We needed an equivalent shift in how MSPs manage Microsoft-centric environments.

In our world, that meant:

  • Normalizing tenants, users, devices, and policies into a single model

  • Correlating posture, backup, and configuration into one view of “risk” or “health”

  • Prioritizing which customers, tenants, or users needed attention right now

  • Making actions repeatable across tenants, instead of one-tenant-at-a-time heroics

That realization is what led, step by step, to XMM.

Why XMM had to exist

XMM, in my mind, is “extended management and monitoring.”

If RMM was built for a world of devices on a LAN, XMM is built for a world of tenants, identities, and workloads in the cloud, with Microsoft 365 sitting in the middle of almost everything.

XMM had to be created because:

  1. The primary control plane moved from endpoints to identity and SaaS.
    Managing endpoints is still critical, but it is not enough.

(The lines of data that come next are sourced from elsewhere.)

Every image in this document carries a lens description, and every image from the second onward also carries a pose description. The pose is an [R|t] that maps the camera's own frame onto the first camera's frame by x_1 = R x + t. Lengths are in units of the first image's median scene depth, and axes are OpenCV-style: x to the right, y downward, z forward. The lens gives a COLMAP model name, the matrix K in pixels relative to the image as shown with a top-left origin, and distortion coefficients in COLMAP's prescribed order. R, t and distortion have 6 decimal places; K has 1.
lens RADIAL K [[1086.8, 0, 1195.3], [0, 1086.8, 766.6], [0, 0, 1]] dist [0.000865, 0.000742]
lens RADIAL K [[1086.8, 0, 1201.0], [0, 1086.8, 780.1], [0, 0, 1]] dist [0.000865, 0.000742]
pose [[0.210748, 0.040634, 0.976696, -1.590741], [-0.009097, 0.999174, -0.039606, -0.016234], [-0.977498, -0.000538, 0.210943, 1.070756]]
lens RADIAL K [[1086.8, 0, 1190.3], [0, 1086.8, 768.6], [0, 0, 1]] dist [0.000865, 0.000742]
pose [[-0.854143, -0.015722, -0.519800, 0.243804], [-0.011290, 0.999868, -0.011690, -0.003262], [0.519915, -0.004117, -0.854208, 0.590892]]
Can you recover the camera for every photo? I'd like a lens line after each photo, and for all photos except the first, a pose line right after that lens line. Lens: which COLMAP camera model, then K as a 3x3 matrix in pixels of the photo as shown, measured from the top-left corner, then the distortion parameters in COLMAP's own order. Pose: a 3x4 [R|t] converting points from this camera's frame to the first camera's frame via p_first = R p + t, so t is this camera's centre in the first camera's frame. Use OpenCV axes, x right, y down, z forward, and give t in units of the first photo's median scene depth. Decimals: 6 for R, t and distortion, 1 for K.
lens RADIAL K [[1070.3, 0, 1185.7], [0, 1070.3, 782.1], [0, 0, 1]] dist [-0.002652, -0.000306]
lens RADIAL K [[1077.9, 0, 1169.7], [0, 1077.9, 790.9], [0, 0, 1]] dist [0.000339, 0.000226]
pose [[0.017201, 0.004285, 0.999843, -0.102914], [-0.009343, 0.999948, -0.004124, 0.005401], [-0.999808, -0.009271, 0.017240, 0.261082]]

The policies, roles, licenses, and relationships inside Microsoft 365 now define what users can do and what attackers can abuse.

  2. MSPs needed a true multi-tenant view of Microsoft 365, not just device lists.
    You cannot scale serious security or operations work if you are living inside one tenant at a time.

  3. Tool sprawl stopped being a badge of maturity and became a liability.
    Just like XDR consolidated point security tools into something more coherent, XMM has to consolidate how we see and act on tenants, identities, devices, backup, and posture.

  4. Customers started buying outcomes, not tools.
    They do not care what mix of RMM, portals, and scripts you string together. They care whether MFA is enforced, critical data is recoverable, devices are compliant, and incidents are handled quickly.

  5. AI raised the bar on what “management” can look like.
    Once you have a unified data layer and a consistent way to act on it, you can start layering on assistants, copilots, and automation that reason about the entire environment, not just one console at a time.

XMM, for me, is the platform that takes all of that seriously.

It respects the heritage of RMM in the way it treats devices and agents, but it also admits that the main story has moved higher up the stack: to tenants, identity, configuration, and data protection.

A personal reflection: this is not the end of the journey

When people hear “XMM,” they sometimes assume it is a marketing term that came first and a product that came later.

For me, it is the opposite.

XMM is the label I put on a pattern I kept seeing across MSPs:

  • RMM doing its job, but increasingly out of position

  • Microsoft 365 becoming the new backbone of the business

  • Security expectations rising, while margins and headcount stayed flat

  • Tool sprawl and swivel-chair operations turning into real business risk

Just like XDR continues to evolve as attackers change tactics and environments get more complex, XMM will keep evolving as Microsoft adds new capabilities, as identity becomes even more central, and as AI becomes a day-to-day part of how we manage and secure environments.

I do not think of XMM as “the thing we built once.” I think of it as the layer that has to sit between MSPs and the increasingly complex Microsoft-first estates they are responsible for.

RMM was the right idea for its time. XMM is my attempt to honor that foundation while building for the way MSPs actually work, and the way attackers actually operate, today.

And if my experience over the last few years has taught me anything, it is this: when the center of gravity moves, the tools have to move with it. If they do not, someone else will build the platform that does.

This time, I wanted to make sure we were the ones who did.